We’re in the process of testing our ARM plugin builds on the latest Apple M1 MBP’s and have seen very poor performance for OpenGL rendering.
Testing with the JUCE GraphicsDemo shows an Actual FPS of around 14 when the renderer is set to OpenGL. Activity Monitor shows ~80% GPU utilization. Loading the DemoRunner app in Rosetta 2 shows similarly bad performance.
Tested with the tip of JUCE on master and develop on macOS 12.0.1. Obviously, this could just be an issue with the OS or the new graphics processors in these machines, but other non-JUCE OpenGL apps seem to do better on M1.
Okay, I can confirm that there has been a significant worsening of OpenGL performance between JUCE 6.0.8 (545e9f353) and 6.1.2 (d49d20397). Thanks for the tip @jellebakker!
Across 4 different M1 machines, on average, the framerates went down by 54% while CPU usage went up 58% for two different tests in the DemoRunner. Full results here.
For JUCE 6.1.2, none of the M1 machines could achieve 60 fps for the GraphicsDemo using the OpenGL Renderer.
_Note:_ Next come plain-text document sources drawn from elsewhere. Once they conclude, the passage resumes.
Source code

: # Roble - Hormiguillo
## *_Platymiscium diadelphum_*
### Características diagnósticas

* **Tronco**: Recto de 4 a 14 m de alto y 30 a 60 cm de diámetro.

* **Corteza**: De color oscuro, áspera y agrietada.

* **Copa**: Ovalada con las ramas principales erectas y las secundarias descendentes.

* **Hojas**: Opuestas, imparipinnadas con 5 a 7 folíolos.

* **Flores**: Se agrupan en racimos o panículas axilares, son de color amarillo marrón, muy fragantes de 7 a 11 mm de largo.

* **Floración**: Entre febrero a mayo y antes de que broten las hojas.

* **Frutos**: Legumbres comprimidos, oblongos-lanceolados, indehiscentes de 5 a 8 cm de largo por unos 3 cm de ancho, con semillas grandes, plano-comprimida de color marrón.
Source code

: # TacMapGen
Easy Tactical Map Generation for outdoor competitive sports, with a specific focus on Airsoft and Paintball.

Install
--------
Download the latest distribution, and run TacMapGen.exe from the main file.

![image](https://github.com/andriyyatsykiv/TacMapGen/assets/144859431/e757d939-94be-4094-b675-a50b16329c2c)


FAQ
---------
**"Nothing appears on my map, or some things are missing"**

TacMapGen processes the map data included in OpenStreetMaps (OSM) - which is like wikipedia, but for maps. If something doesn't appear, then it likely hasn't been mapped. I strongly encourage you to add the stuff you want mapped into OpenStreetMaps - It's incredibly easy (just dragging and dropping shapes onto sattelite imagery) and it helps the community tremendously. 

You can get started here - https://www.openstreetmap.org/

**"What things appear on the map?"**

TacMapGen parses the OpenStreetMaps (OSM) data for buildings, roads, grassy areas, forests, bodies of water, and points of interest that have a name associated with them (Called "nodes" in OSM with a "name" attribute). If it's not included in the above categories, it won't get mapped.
Even before JUCE 6.1.2, the framerates on M1 were not great, but now they are essentially unworkable for anything close to “smooth” animations, all while basically saturating the CPU & GPU.
Even with the last commit, I’m having trouble with our plugin dropping frames on M1 Max and macOS 12.0.1. Using Instruments profiler, under Rosetta (and my last Intel Mac), the OpenGL render thread executes with high priority and at 60 fps. With native M1, it appears that the render thread spends time on both efficiency and performance cores. While on an E core it’s often preempted by higher priority tasks such as hardware events and the render thread may not complete in time. I tried setting the render thread to priority 10 (instead of 9 as in the above commit) but this didn’t help much. In Rosetta mode, it’s always running on a performance core and isn’t interrupted by anything significant.
Apple recommends assigning QoS classes to threads instead of setting priorities (Apple Developer Documentation). I attempted to do this on creation of the render thread but it didn’t appear to be any different than running it with a high priority.
I’m certainly no expert but it seems like JUCE is using CVDisplayLink sensibly: The CVDisplayLink callback signals the render thread for work to be done. For what it’s worth, calling renderFrame() directly from the CVDisplayLink callback (as it used to be done) doesn’t make any difference in terms of spending time on both E and P cores.
Just a quick note - I am wondering if these thread priority related changes had anything to do with the audio performance drop I saw on Mac M1 (but not in Intel Mac, which seems weird) - as mentioned in:
I won’t speculate any further. I am going to test different versions until I can figure out which commit is causing my issue. But just thought I’d mention it here in case anybody has an opinion on that.
EDIT: I tracked my M1 performance issue down to a fairly old commit right after JUCE 6.0.7 - related to something specific about Mac OS drawing - see original thread for the details.
If memory serves, the OpenGL performance got worse in this commit:
Given that the commit you linked essentially reverts the above change on macOS, it seemed reasonable to revert the OpenGL “workaround” too. I’m sure I tested and verified this, but I just had another go and I’m not seeing massive differences in performance before and after either of those changes…
Are you seeing an actual performance regression on develop currently, or are you asking out of interest about the change? If you are seeing a performance regression, is there a JUCE demo that demonstrates the issue reliably?